Histoire :Zauriel
Date de parution : Décembre 2007
Christine leur avait raconté ce qu’elle avait vu. Elle leur avait raconté la trahison dont avait été victime Nigel. Le kidnapping de Cray par une autre entité que Stormwatch, mais qui étrangement utilisait les mêmes méthodes que l’Organisation. Elle leur avait raconté le succès de Fahrenheit à Chicago, comment elle s’était jouée de Backlash avant de le faire prisonnier. Les trois hommes qui écoutaient son oracle se taisaient et fronçaient les sourcils. Ca ne tournait vraiment pas rond à Stormwatch. Tout d’abord, Backlash, comme l’avait prévu Lauren, ne semblait pas si dangereux que ça. Il s’était fait avoir comme un bleu, goûtant ses souvenirs comme Socrate a bu la ciguë. Il n’avait pas vérifié si ses pouvoirs étaient réellement entravés. Il avait perdu les notions de précautions qu’il avait appris à l’armée et plus tard à Stormwatch. Il s’était lui-même jeté dans la gueule du loup, en sautillant comme un ado avec sa première petite amie, en leur racontant leur première rencontre, chose dont Lauren ne se souvenait pas. Le récit de Christine avait arraché un ricanement à Nikolas, vite réprimé par un froncement de sourcils de son mentor et un coup de coude de McArest, cet ancien héros de la seconde guerre mondiale.
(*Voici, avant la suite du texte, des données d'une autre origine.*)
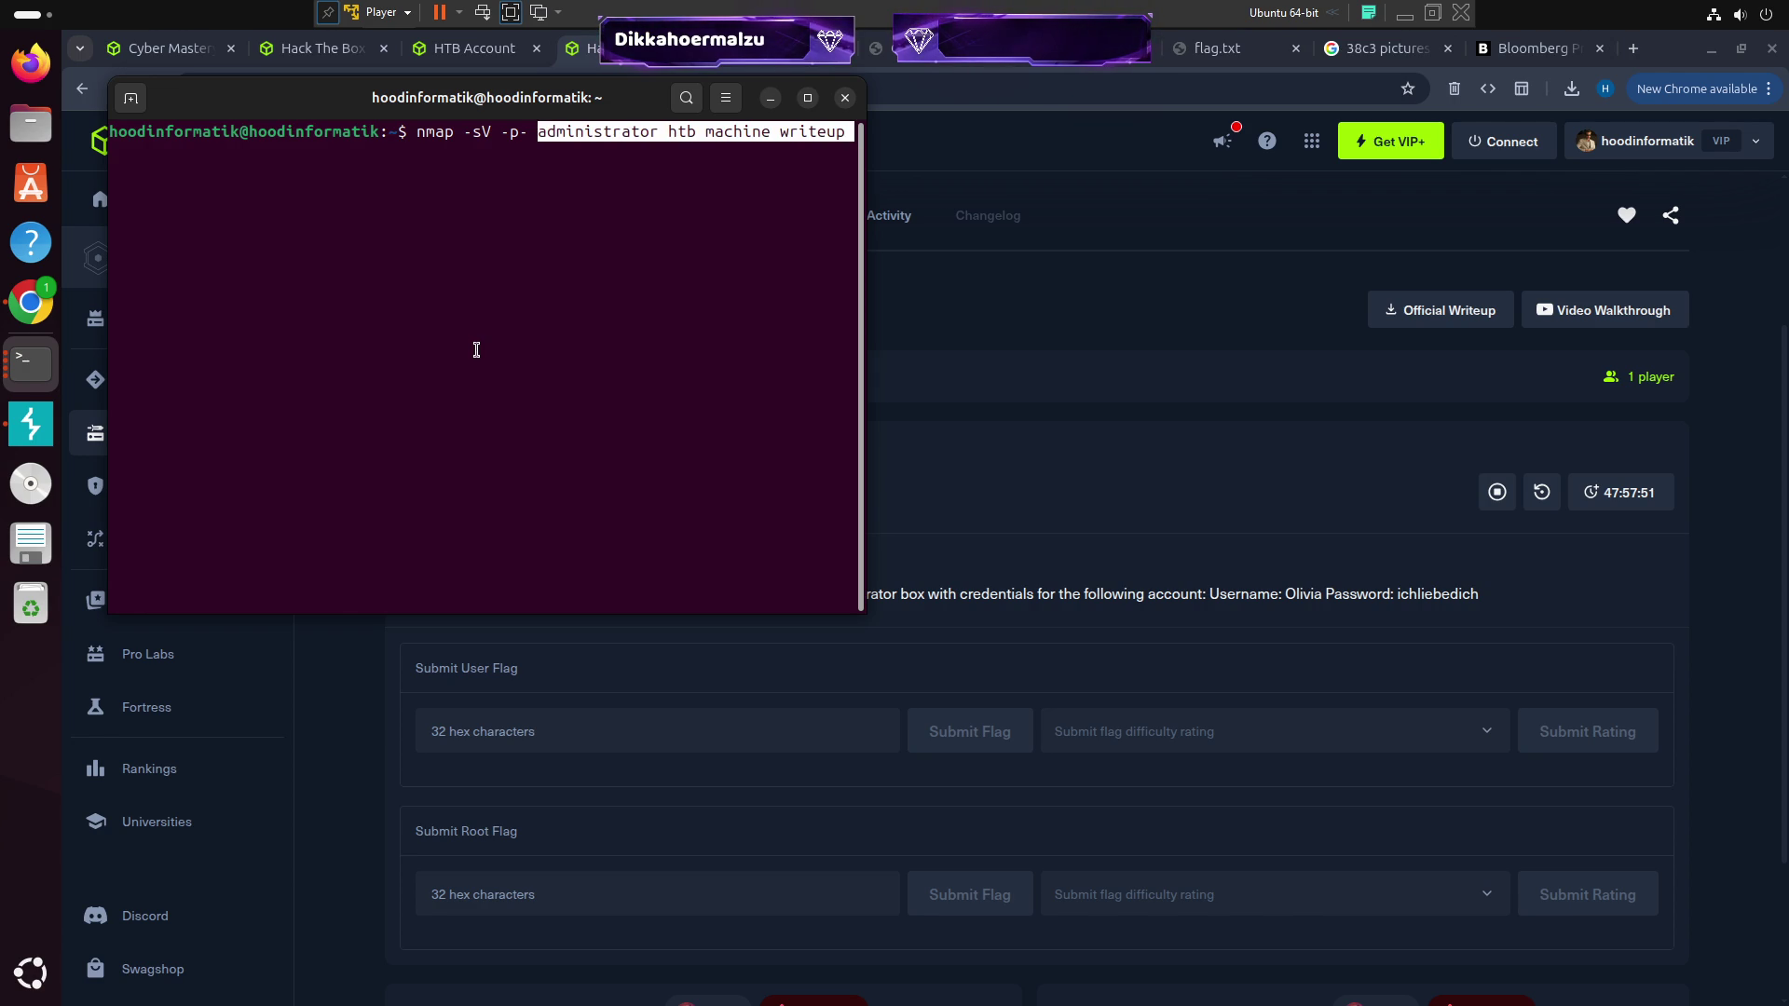
key(ctrl+c)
Et puis Christine avait raconté l’histoire de Nigel. Nigel qui rencontre, comme par hasard, un officier de police doué de superpouvoirs. Un officier de police qui le suivit pour sa protection au Fallen Angel, où travaillait Cray, sous le nom de Hugh Stevens. Durant cet épisode, les révélations ne s’étaient pas fait attendre. Tout comme McArest, Cray avait recouvré ses esprits depuis un petit moment déjà, mais il avait fait profil bas. Il s’était terré. Et pourquoi ? Parce qu’il avait les jetons. Il se savait traqué par quelqu’un de puissant, quelqu’un qui avait comme hommes de mains des métahumains comme l’officier Walker, quelqu’un qui effrayait suffisamment Cray pour qu’il accepte de venir se livrer à Stormwatch sans piper mot. Mais c’est Nigel qui a attiré l’attention sur lui. Les autres types n’attendaient que ça ; qu’un agent approche de Cray pour lui coller un sacré coup dans la cafetière et qu’il se rappelle ainsi qui il était vraiment.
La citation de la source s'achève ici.